Dos 200 mil auxílios-doença que já passaram pelo pente-fino do INSS (Instituto Nacional do Seguro Social), 160 mil foram cancelados (80% do total). Beneficiários afetados pela operação do governo e advogados previdenciários criticam as perícias médicas, que seriam aceleradas demais e, em muitos casos, não contariam com o médico especialista na doença do segurado.
É o que relata o vigilante Djalma Martins da Silva, 48 anos. Com artrose no joelho direito e dificuldades para ficar em pé e caminhar, ganhou o auxílio-doença em 2002. A última vez que ele passou pela perícia foi em 2011, quando perdeu o benefício após ser considerado apto ao trabalho por ao menos seis peritos.
Djalma reconquistou o benefício no mesmo ano após ser periciado por um médico ortopedista da Justiça Federal. O auxílio-doença foi pago regularmente até fevereiro passado, quando o pente-fino do governo federal o considerou novamente apto ao trabalho.
O perfil de Djalma é justamente o que está na mira do INSS. A operação está reavaliando um total de 530.191 auxílios-doença que não passam pela perícia há mais de dois anos (ainda faltam mais de 300 mil revisões). Levantamento do MDS (Ministério de Desenvolvimento Social) indica que quase a totalidade desses benefícios (525.897 ou 99,2%) foram obtidos pela via judicial.
Para Djalma, o que aconteceu em 2011 se repetiu em fevereiro deste ano: a falta de um médico perito especialista em sua doença. Ele critica também a forma como o pente-fino foi realizado, já que foram apenas 5 dias entre o recebimento da carta de convocação e a perícia — tempo curto para atualizar todos os exames.
— O médico nem sabia o que estava acontecendo comigo, só perguntou por quanto tempo eu estava afastado. Ele ignorou os problemas no quadril e no joelho. Não falou nada, só falou para aguardar a carta em casa. Tive cinco dias para agendar todos os exames, e o médico não esperou nem o prazo dos exames saírem.
O segurado ficou sem saber o que ia acontecer até ir ao banco retirar o benefício, no início do mês seguinte. Foi quando descobriu que o auxílio fora cancelado no mesmo dia da perícia. “Eles te cortam o benefìcio e depois você fica bloqueado no sistema sem poder agendar uma outra perícia”, diz.
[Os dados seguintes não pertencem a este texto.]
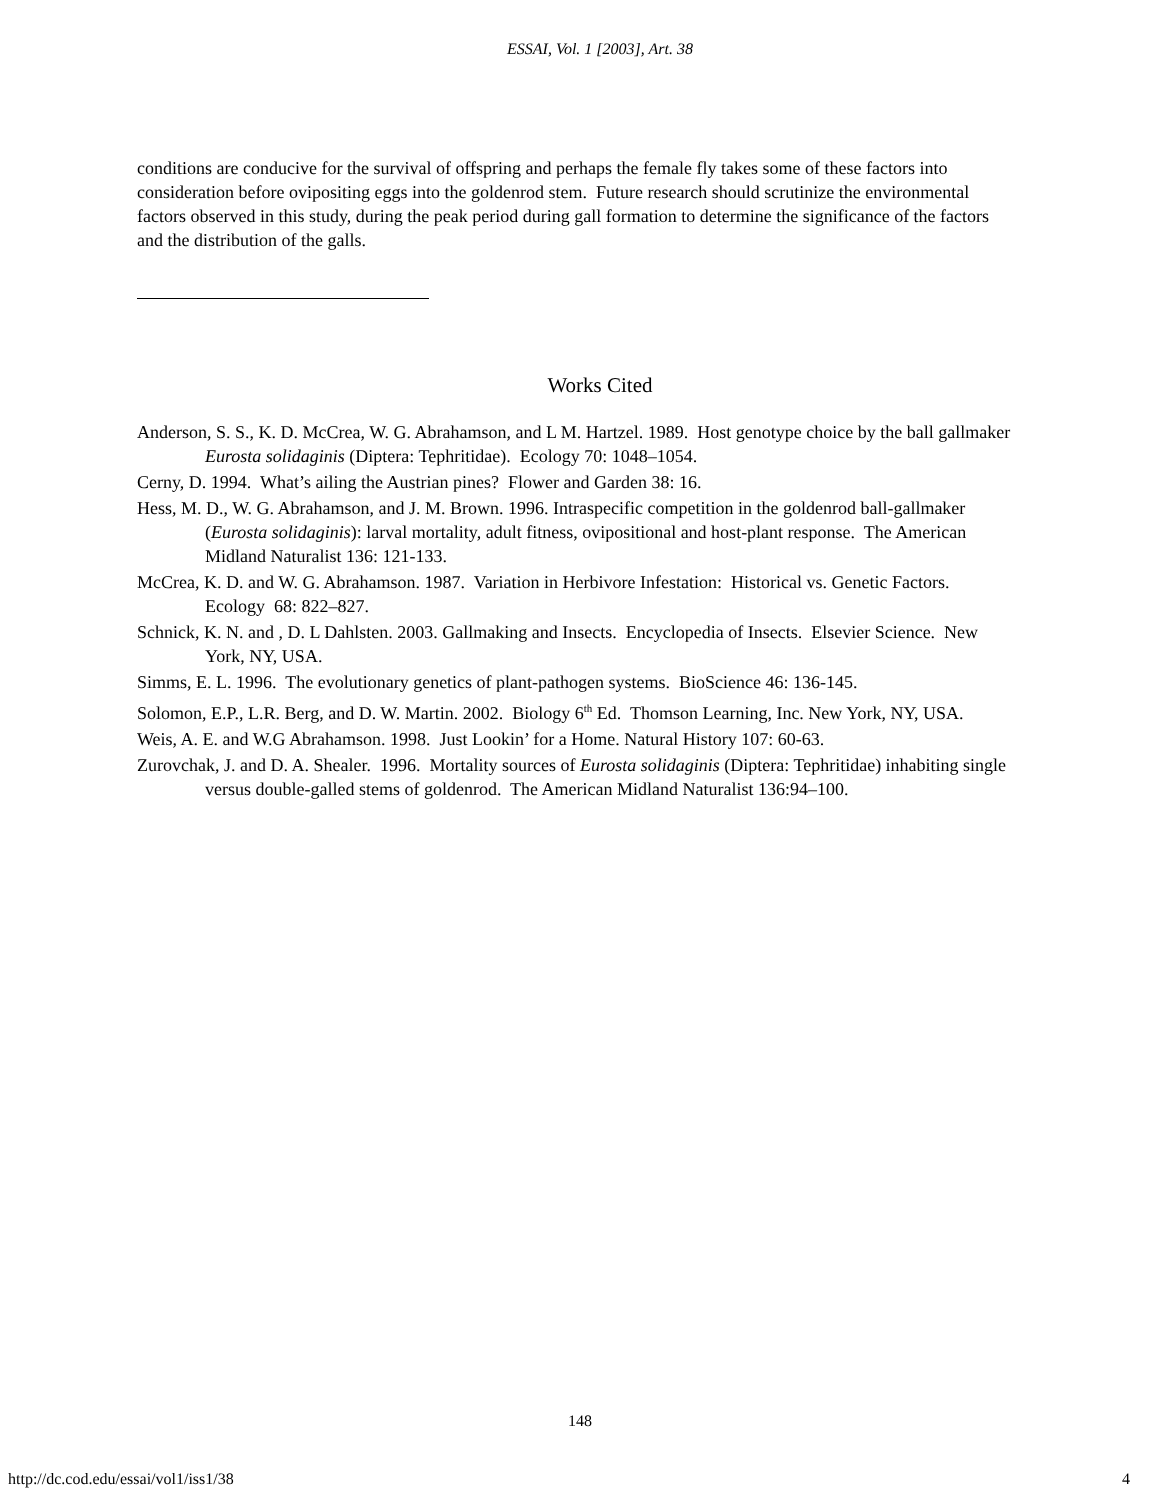ESSAI, Vol. 1 [2003], Art. 38
conditions are conducive for the survival of offspring and perhaps the female fly takes some of these factors into consideration before ovipositing eggs into the goldenrod stem. Future research should scrutinize the environmental factors observed in this study, during the peak period during gall formation to determine the significance of the factors and the distribution of the galls.
Works Cited
Anderson, S. S., K. D. McCrea, W. G. Abrahamson, and L M. Hartzel. 1989. Host genotype choice by the ball gallmaker Eurosta solidaginis (Diptera: Tephritidae). Ecology 70: 1048–1054.
Cerny, D. 1994. What’s ailing the Austrian pines? Flower and Garden 38: 16.
Hess, M. D., W. G. Abrahamson, and J. M. Brown. 1996. Intraspecific competition in the goldenrod ball-gallmaker (Eurosta solidaginis): larval mortality, adult fitness, ovipositional and host-plant response. The American Midland Naturalist 136: 121-133.
McCrea, K. D. and W. G. Abrahamson. 1987. Variation in Herbivore Infestation: Historical vs. Genetic Factors. Ecology 68: 822–827.
Schnick, K. N. and , D. L Dahlsten. 2003. Gallmaking and Insects. Encyclopedia of Insects. Elsevier Science. New York, NY, USA.
Simms, E. L. 1996. The evolutionary genetics of plant-pathogen systems. BioScience 46: 136-145.
Solomon, E.P., L.R. Berg, and D. W. Martin. 2002. Biology 6<sup>th</sup> Ed. Thomson Learning, Inc. New York, NY, USA.
Weis, A. E. and W.G Abrahamson. 1998. Just Lookin’ for a Home. Natural History 107: 60-63.
Zurovchak, J. and D. A. Shealer. 1996. Mortality sources of Eurosta solidaginis (Diptera: Tephritidae) inhabiting single versus double-galled stems of goldenrod. The American Midland Naturalist 136:94–100.
148
http://dc.cod.edu/essai/vol1/iss1/38 4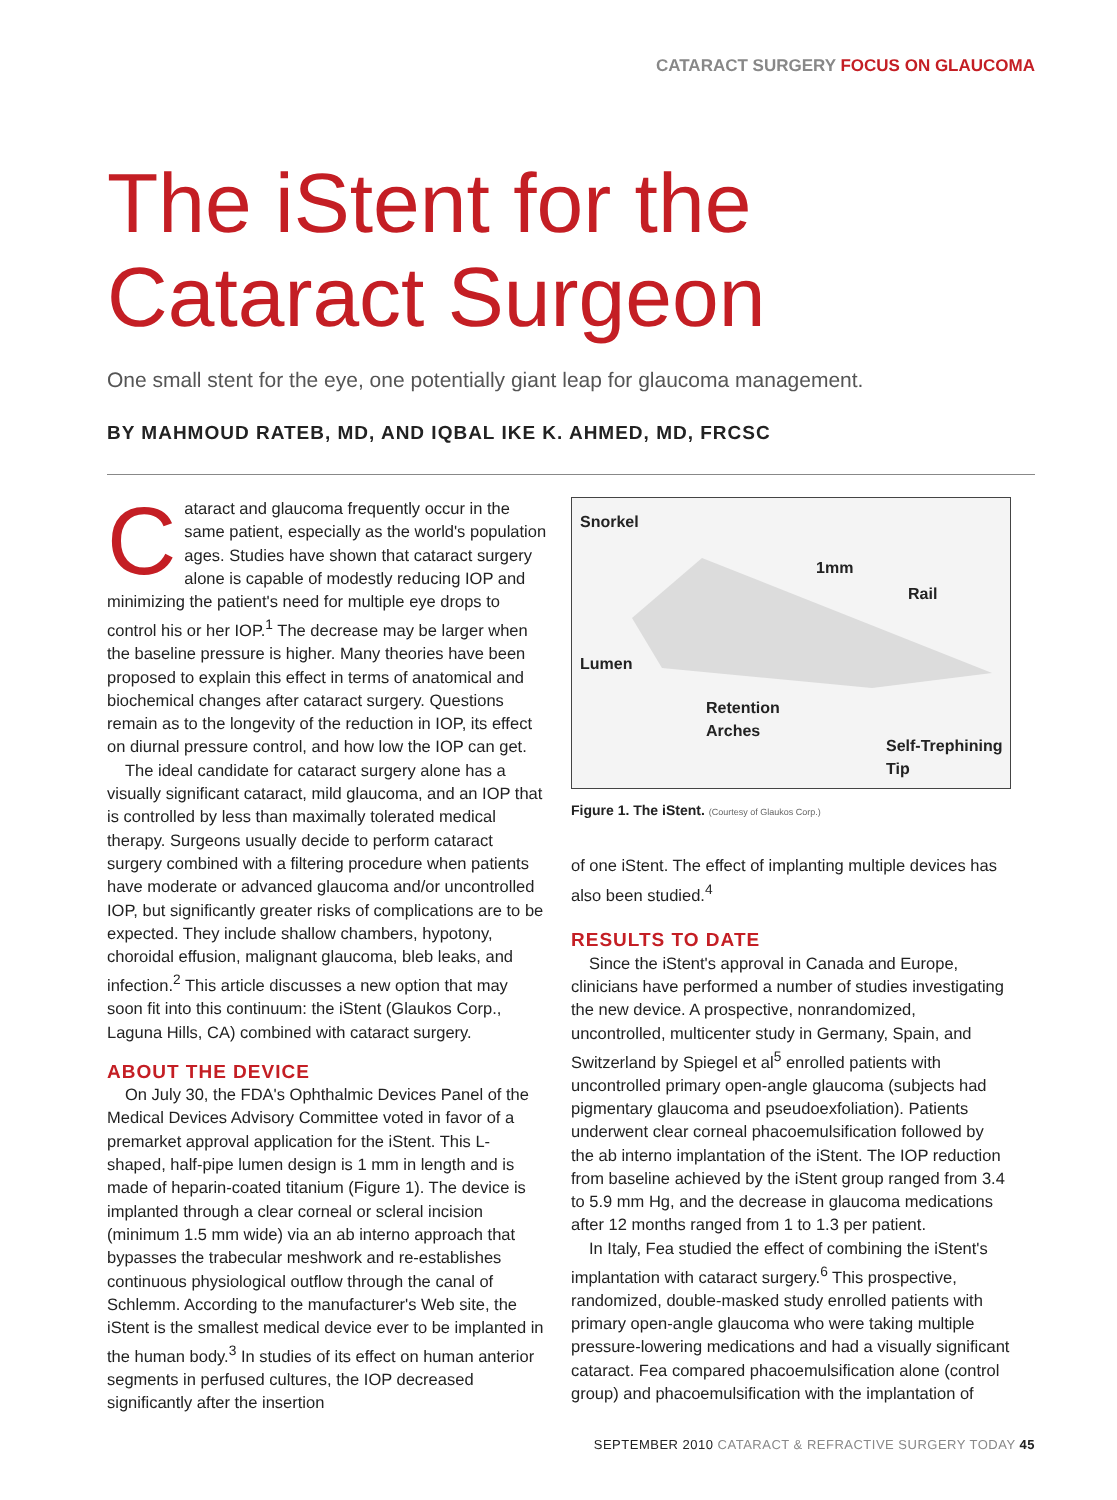CATARACT SURGERY FOCUS ON GLAUCOMA
The iStent for the
Cataract Surgeon
One small stent for the eye, one potentially giant leap for glaucoma management.
BY MAHMOUD RATEB, MD, AND IQBAL IKE K. AHMED, MD, FRCSC
Cataract and glaucoma frequently occur in the same patient, especially as the world's population ages. Studies have shown that cataract surgery alone is capable of modestly reducing IOP and minimizing the patient's need for multiple eye drops to control his or her IOP.<sup>1</sup> The decrease may be larger when the baseline pressure is higher. Many theories have been proposed to explain this effect in terms of anatomical and biochemical changes after cataract surgery. Questions remain as to the longevity of the reduction in IOP, its effect on diurnal pressure control, and how low the IOP can get.
The ideal candidate for cataract surgery alone has a visually significant cataract, mild glaucoma, and an IOP that is controlled by less than maximally tolerated medical therapy. Surgeons usually decide to perform cataract surgery combined with a filtering procedure when patients have moderate or advanced glaucoma and/or uncontrolled IOP, but significantly greater risks of complications are to be expected. They include shallow chambers, hypotony, choroidal effusion, malignant glaucoma, bleb leaks, and infection.<sup>2</sup> This article discusses a new option that may soon fit into this continuum: the iStent (Glaukos Corp., Laguna Hills, CA) combined with cataract surgery.
ABOUT THE DEVICE
On July 30, the FDA's Ophthalmic Devices Panel of the Medical Devices Advisory Committee voted in favor of a premarket approval application for the iStent. This L-shaped, half-pipe lumen design is 1 mm in length and is made of heparin-coated titanium (Figure 1). The device is implanted through a clear corneal or scleral incision (minimum 1.5 mm wide) via an ab interno approach that bypasses the trabecular meshwork and re-establishes continuous physiological outflow through the canal of Schlemm. According to the manufacturer's Web site, the iStent is the smallest medical device ever to be implanted in the human body.<sup>3</sup> In studies of its effect on human anterior segments in perfused cultures, the IOP decreased significantly after the insertion
Snorkel
1mm
Rail
Lumen
Retention
Arches
Self-Trephining
Tip
Figure 1. The iStent. (Courtesy of Glaukos Corp.)
of one iStent. The effect of implanting multiple devices has also been studied.<sup>4</sup>
RESULTS TO DATE
Since the iStent's approval in Canada and Europe, clinicians have performed a number of studies investigating the new device. A prospective, nonrandomized, uncontrolled, multicenter study in Germany, Spain, and Switzerland by Spiegel et al<sup>5</sup> enrolled patients with uncontrolled primary open-angle glaucoma (subjects had pigmentary glaucoma and pseudoexfoliation). Patients underwent clear corneal phacoemulsification followed by the ab interno implantation of the iStent. The IOP reduction from baseline achieved by the iStent group ranged from 3.4 to 5.9 mm Hg, and the decrease in glaucoma medications after 12 months ranged from 1 to 1.3 per patient.
In Italy, Fea studied the effect of combining the iStent's implantation with cataract surgery.<sup>6</sup> This prospective, randomized, double-masked study enrolled patients with primary open-angle glaucoma who were taking multiple pressure-lowering medications and had a visually significant cataract. Fea compared phacoemulsification alone (control group) and phacoemulsification with the implantation of
SEPTEMBER 2010 CATARACT & REFRACTIVE SURGERY TODAY 45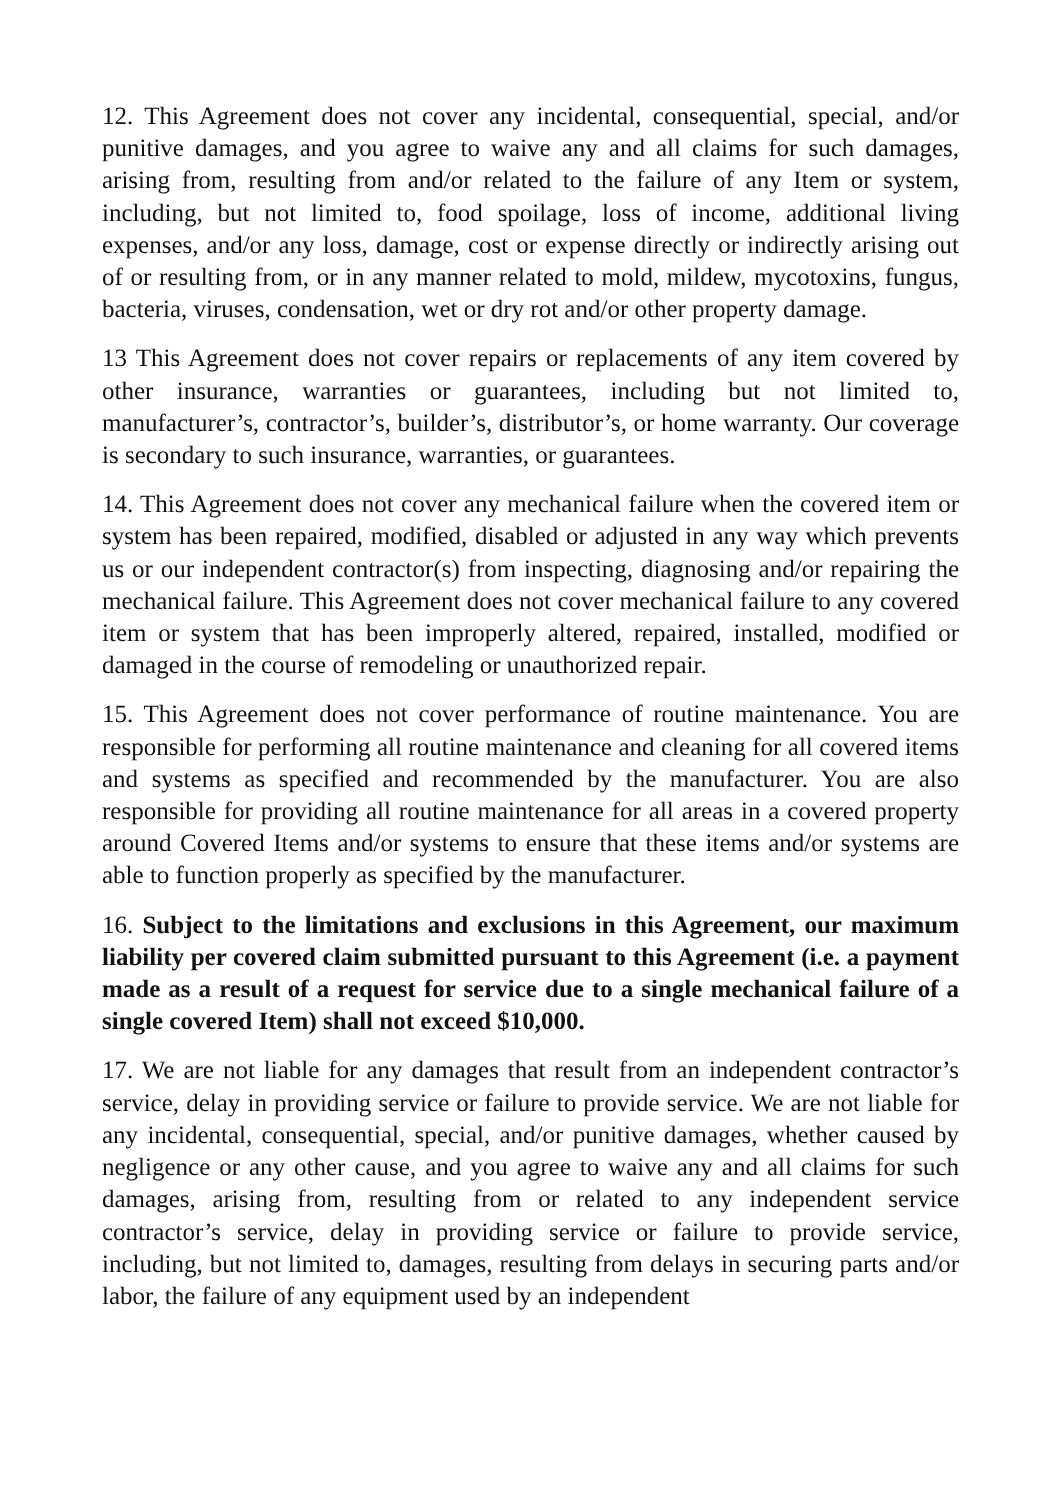12. This Agreement does not cover any incidental, consequential, special, and/or punitive damages, and you agree to waive any and all claims for such damages, arising from, resulting from and/or related to the failure of any Item or system, including, but not limited to, food spoilage, loss of income, additional living expenses, and/or any loss, damage, cost or expense directly or indirectly arising out of or resulting from, or in any manner related to mold, mildew, mycotoxins, fungus, bacteria, viruses, condensation, wet or dry rot and/or other property damage.
13 This Agreement does not cover repairs or replacements of any item covered by other insurance, warranties or guarantees, including but not limited to, manufacturer’s, contractor’s, builder’s, distributor’s, or home warranty. Our coverage is secondary to such insurance, warranties, or guarantees.
14. This Agreement does not cover any mechanical failure when the covered item or system has been repaired, modified, disabled or adjusted in any way which prevents us or our independent contractor(s) from inspecting, diagnosing and/or repairing the mechanical failure. This Agreement does not cover mechanical failure to any covered item or system that has been improperly altered, repaired, installed, modified or damaged in the course of remodeling or unauthorized repair.
15. This Agreement does not cover performance of routine maintenance. You are responsible for performing all routine maintenance and cleaning for all covered items and systems as specified and recommended by the manufacturer. You are also responsible for providing all routine maintenance for all areas in a covered property around Covered Items and/or systems to ensure that these items and/or systems are able to function properly as specified by the manufacturer.
16. Subject to the limitations and exclusions in this Agreement, our maximum liability per covered claim submitted pursuant to this Agreement (i.e. a payment made as a result of a request for service due to a single mechanical failure of a single covered Item) shall not exceed $10,000.
17. We are not liable for any damages that result from an independent contractor’s service, delay in providing service or failure to provide service. We are not liable for any incidental, consequential, special, and/or punitive damages, whether caused by negligence or any other cause, and you agree to waive any and all claims for such damages, arising from, resulting from or related to any independent service contractor’s service, delay in providing service or failure to provide service, including, but not limited to, damages, resulting from delays in securing parts and/or labor, the failure of any equipment used by an independent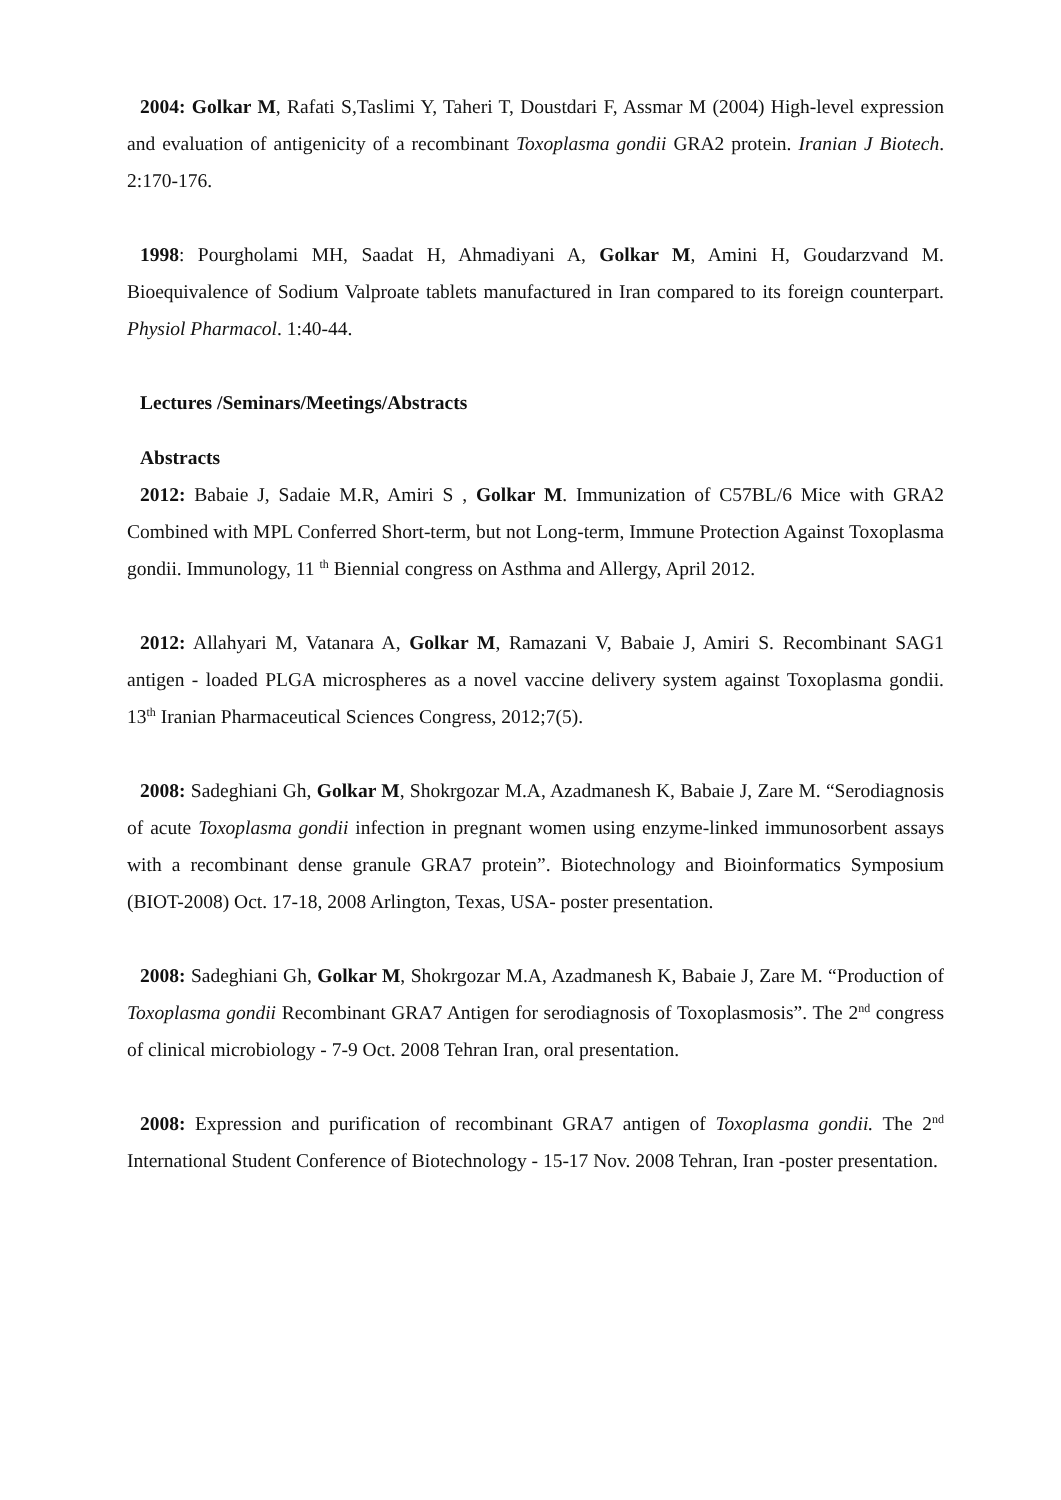2004: Golkar M, Rafati S,Taslimi Y, Taheri T, Doustdari F, Assmar M (2004) High-level expression and evaluation of antigenicity of a recombinant Toxoplasma gondii GRA2 protein. Iranian J Biotech. 2:170-176.
1998: Pourgholami MH, Saadat H, Ahmadiyani A, Golkar M, Amini H, Goudarzvand M. Bioequivalence of Sodium Valproate tablets manufactured in Iran compared to its foreign counterpart. Physiol Pharmacol. 1:40-44.
Lectures /Seminars/Meetings/Abstracts
Abstracts
2012: Babaie J, Sadaie M.R, Amiri S , Golkar M. Immunization of C57BL/6 Mice with GRA2 Combined with MPL Conferred Short-term, but not Long-term, Immune Protection Against Toxoplasma gondii. Immunology, 11 <sup>th</sup> Biennial congress on Asthma and Allergy, April 2012.
2012: Allahyari M, Vatanara A, Golkar M, Ramazani V, Babaie J, Amiri S. Recombinant SAG1 antigen - loaded PLGA microspheres as a novel vaccine delivery system against Toxoplasma gondii. 13<sup>th</sup> Iranian Pharmaceutical Sciences Congress, 2012;7(5).
2008: Sadeghiani Gh, Golkar M, Shokrgozar M.A, Azadmanesh K, Babaie J, Zare M. “Serodiagnosis of acute Toxoplasma gondii infection in pregnant women using enzyme-linked immunosorbent assays with a recombinant dense granule GRA7 protein”. Biotechnology and Bioinformatics Symposium (BIOT-2008) Oct. 17-18, 2008 Arlington, Texas, USA- poster presentation.
2008: Sadeghiani Gh, Golkar M, Shokrgozar M.A, Azadmanesh K, Babaie J, Zare M. “Production of Toxoplasma gondii Recombinant GRA7 Antigen for serodiagnosis of Toxoplasmosis”. The 2<sup>nd</sup> congress of clinical microbiology - 7-9 Oct. 2008 Tehran Iran, oral presentation.
2008: Expression and purification of recombinant GRA7 antigen of Toxoplasma gondii. The 2<sup>nd</sup> International Student Conference of Biotechnology - 15-17 Nov. 2008 Tehran, Iran -poster presentation.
O caso agora está na Justiça.
A MP (Medida Provisória) 767/17, convertida na Lei 13.457/17, publicada em junho passado, regulamentou a revisão dos benefícios do INSS, autorizando o cancelamento do auxílio-doença ou aposentadoria por invalidez mesmo se concedido pela via judicial. Determinou também um bônus de R$ 60 aos médicos peritos por atendimento, que deve ser feito fora do horário de trabalho.
Ao todo, serão convocadas 1,7 milhão de pessoas que há mais de dois anos estão sem perícia, sendo 531 mil que recebem o auxílio-doença e 1,1 milhão de aposentados por invalidez com menos de 60 anos.
Na avaliação da advogada especialista em direito previdenciário Marta Penteado Gueller, não há médicos peritos suficientes para as perícias, que são feitas além do horário de trabalho e que, muitas vezes, acontecem de forma “relâmpago”.
— Os segurados reclamam disso, que o médico é muito rápido, bate o olho nos documentos e, na maioria das vezes, nem questiona nada. Aqueles que estão realmente doentes e não concordam com a alta vão recorrer à Justiça.
No escritório da advogada previdenciária Sara Tavares Quental, também há clientes reclamando das perícias do INSS. “Acontece muito de você ir no INSS fazer uma perícia ortopédica e o perito que está lá é um psiquiatra e não entende da sua patologia”, afirma.
— A perícia não é feita analisando tecnicamente o real problema, ela é uma perícia mais superficial. Se fosse analisado no detalhe, avaliando todo o quadro clínico, muitos benefícios que foram cortados não seriam cortados. A gente não pode garantir que a perícia é feita com essa qualidade, o que a gente sabe é que normalmente não é assim.
Segundo Francisco Cardoso, presidente da ANMP (Associação Nacional dos Médicos Peritos), “é natural que quem tenha tido resultado desfavorável faça declarações para desclassificar a perícia, mas a Justiça está mantendo as decisões da perícia na maior parte dos casos”. O MDS diz que é “muito baixo, quase irrisório”, o número de benefícios cancelados que foram revertidos pela via judicial.